Search algorithm
I am interested in hearing about the self-coded PHP/MySQL site search processes others use.
- MySQL LIKE simply doesn't cut it.
- MySQL MATCH AGAINST IN BOOLEAN MODE is an improvement over LIKE, but still disappoints.
- Lucene-based crawlers/search engines require Java and special applications on the server, and seem most appropriate for huge document collections.
- PHP Sphider combines a PHP-based crawler/indexer with good search features, but the code is ancient and buggy. The code is easy to understand so I have considered overhauling it, but that would be time consuming and success is not assured.
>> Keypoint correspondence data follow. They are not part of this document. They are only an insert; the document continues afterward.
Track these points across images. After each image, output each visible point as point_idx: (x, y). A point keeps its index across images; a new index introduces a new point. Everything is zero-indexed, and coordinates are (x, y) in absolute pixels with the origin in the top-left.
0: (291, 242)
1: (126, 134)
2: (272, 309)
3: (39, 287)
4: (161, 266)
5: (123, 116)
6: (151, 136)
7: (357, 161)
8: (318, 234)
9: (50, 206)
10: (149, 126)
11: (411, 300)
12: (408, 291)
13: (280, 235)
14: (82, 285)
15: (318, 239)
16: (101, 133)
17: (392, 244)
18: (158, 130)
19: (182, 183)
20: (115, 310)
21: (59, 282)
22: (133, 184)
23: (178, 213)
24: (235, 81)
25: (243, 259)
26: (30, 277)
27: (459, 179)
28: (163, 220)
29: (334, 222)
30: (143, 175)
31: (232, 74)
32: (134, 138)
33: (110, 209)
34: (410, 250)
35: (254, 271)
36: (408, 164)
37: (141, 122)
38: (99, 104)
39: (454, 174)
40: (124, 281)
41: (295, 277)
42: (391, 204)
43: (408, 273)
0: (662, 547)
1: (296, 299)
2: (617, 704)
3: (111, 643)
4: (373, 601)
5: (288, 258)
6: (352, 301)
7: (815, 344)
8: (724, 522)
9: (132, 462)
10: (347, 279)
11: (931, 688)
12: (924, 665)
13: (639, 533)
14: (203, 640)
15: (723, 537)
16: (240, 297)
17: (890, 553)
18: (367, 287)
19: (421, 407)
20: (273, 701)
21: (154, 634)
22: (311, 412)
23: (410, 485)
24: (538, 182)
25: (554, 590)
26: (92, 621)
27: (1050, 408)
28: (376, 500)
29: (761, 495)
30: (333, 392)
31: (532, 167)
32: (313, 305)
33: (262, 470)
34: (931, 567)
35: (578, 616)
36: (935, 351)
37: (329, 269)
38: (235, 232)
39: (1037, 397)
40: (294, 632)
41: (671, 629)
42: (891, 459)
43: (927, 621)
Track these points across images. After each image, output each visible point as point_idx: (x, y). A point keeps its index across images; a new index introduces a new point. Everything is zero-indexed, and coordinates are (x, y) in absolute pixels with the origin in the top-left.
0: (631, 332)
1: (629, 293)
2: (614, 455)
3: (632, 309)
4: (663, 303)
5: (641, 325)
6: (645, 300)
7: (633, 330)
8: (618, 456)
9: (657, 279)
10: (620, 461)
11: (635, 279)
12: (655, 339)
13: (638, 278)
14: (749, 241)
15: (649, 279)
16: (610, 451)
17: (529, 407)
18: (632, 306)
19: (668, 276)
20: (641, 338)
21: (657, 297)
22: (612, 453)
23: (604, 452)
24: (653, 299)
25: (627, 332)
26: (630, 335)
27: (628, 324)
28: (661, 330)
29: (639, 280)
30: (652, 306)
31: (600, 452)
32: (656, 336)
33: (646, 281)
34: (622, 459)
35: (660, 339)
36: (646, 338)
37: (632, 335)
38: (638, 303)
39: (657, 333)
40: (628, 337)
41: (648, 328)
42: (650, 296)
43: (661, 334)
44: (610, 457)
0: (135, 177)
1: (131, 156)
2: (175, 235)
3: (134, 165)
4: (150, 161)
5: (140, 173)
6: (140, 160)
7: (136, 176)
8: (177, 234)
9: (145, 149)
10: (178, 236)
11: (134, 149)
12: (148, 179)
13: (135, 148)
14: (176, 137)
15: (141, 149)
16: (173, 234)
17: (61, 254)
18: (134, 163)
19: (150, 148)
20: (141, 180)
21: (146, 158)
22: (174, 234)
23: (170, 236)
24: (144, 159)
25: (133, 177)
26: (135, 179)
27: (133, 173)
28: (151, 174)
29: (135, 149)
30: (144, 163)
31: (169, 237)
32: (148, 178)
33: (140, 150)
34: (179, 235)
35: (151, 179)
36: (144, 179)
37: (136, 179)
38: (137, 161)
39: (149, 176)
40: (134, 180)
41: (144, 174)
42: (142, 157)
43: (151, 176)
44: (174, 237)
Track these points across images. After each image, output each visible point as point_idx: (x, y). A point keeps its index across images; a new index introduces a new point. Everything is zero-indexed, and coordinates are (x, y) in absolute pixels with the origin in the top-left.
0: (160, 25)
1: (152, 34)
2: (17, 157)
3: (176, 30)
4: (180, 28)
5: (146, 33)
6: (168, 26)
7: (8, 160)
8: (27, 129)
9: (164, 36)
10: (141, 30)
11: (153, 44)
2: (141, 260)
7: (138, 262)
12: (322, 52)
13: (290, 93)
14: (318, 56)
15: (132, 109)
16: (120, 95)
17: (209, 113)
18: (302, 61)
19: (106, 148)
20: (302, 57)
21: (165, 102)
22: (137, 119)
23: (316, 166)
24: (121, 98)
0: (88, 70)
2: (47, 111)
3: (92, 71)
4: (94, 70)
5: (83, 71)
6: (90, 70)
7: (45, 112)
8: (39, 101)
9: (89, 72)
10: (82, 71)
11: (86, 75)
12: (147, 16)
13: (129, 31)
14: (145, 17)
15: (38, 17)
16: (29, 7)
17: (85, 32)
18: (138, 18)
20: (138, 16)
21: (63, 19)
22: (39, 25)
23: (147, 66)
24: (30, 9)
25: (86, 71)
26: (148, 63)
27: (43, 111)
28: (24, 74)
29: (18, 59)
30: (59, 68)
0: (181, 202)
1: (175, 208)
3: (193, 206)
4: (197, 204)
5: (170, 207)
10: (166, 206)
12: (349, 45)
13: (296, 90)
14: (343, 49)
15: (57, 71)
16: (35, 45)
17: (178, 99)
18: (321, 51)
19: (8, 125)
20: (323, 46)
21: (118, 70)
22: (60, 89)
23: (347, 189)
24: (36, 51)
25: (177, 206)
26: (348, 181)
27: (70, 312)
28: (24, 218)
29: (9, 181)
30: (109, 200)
Although my whole CMS database is large, each client site has no more than 500 pages to search, so iterating through all the page content and using PHP to process results seems like a viable option. I can then remove common words like "the, to, a, with" from the search string, create an array of the search terms and iterate through the database content results using functions like similar_text (), rank result relevance, etc.
Working directly on the database content instead of crawling websites has the advantage of making it easy to target the most relevant content. For instance, on a three column layout, in my CMS the left column content is always of low importance because it is dropped from the mobile display. A crawler would have to be configurable to ignore parts of the page.
It doesn't make sense to reinvent a wheel that has already been built many times, but I've done a fair amount of research on this and have not found any available code that wasn't broken, was editable, and seemed like it would do a good job, though I have collected some ideas and snippets to use in my own algorithm, if I do end up writing this from scratch.
I'm sure some of you have tackled the same project. Thoughts? Advice? Code?